ACTIVITY: Report every line of the entries below that contains the string "haya", treating uppercase and lowercase letters as distinct.

(Beginning of DATA)

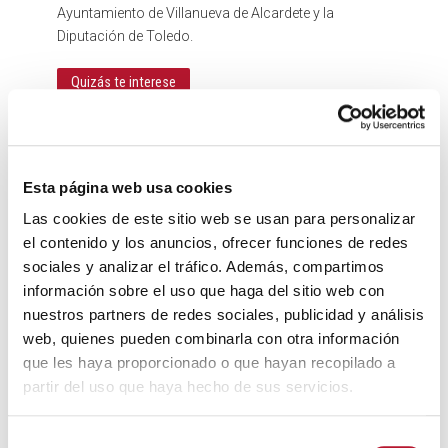
Ayuntamiento de Villanueva de Alcardete y la
Diputación de Toledo.
Quizás te interese
Esta página web usa cookies
Las cookies de este sitio web se usan para personalizar
el contenido y los anuncios, ofrecer funciones de redes
sociales y analizar el tráfico. Además, compartimos
información sobre el uso que haga del sitio web con
nuestros partners de redes sociales, publicidad y análisis
DEPORTES
web, quienes pueden combinarla con otra información
Torneos de Mus y Ajedrez. Fiestas del Cristo del
que les haya proporcionado o que hayan recopilado a
Consuelo 2026.
partir del uso que haya hecho de sus servicios.
7 agosto, 2026
S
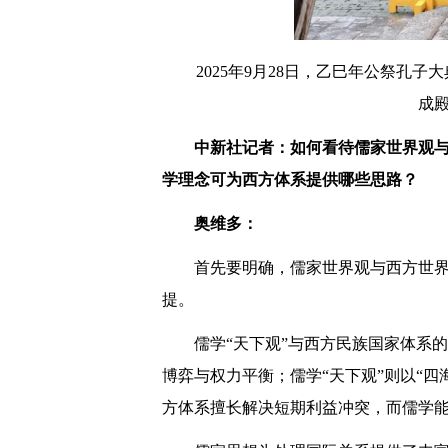
2025年9月28日，乙巳年公祭
成殿
中新社记者：如何看待儒家世界观与
学理念可为西方体系提供哪些思路？
奥维多：
首先要明确，儒家世界观与西方世
提。
儒学“天下观”与西方民族国家体系
博弈与权力平衡；儒学“天下观”则以“四
方体系擅长解决短期利益冲突，而儒学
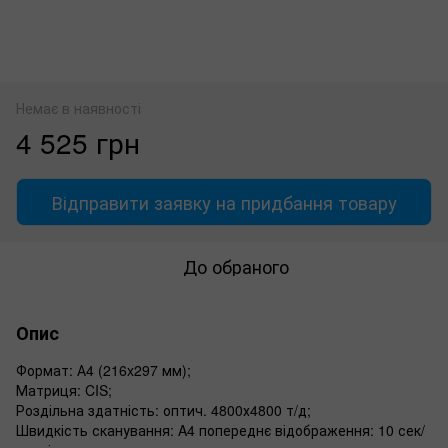
Немає в наявності
4 525 грн
Відправити заявку на придбання товару
До обраного
Опис
Формат: А4 (216x297 мм);
Матриця: CIS;
Роздільна здатність: оптич. 4800х4800 т/д;
Швидкість сканування: A4 попереднє відображення: 10 сек/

(End of DATA)

SOLUTION FOR THIS PROBLEM:
que les haya proporcionado o que hayan recopilado a
partir del uso que haya hecho de sus servicios.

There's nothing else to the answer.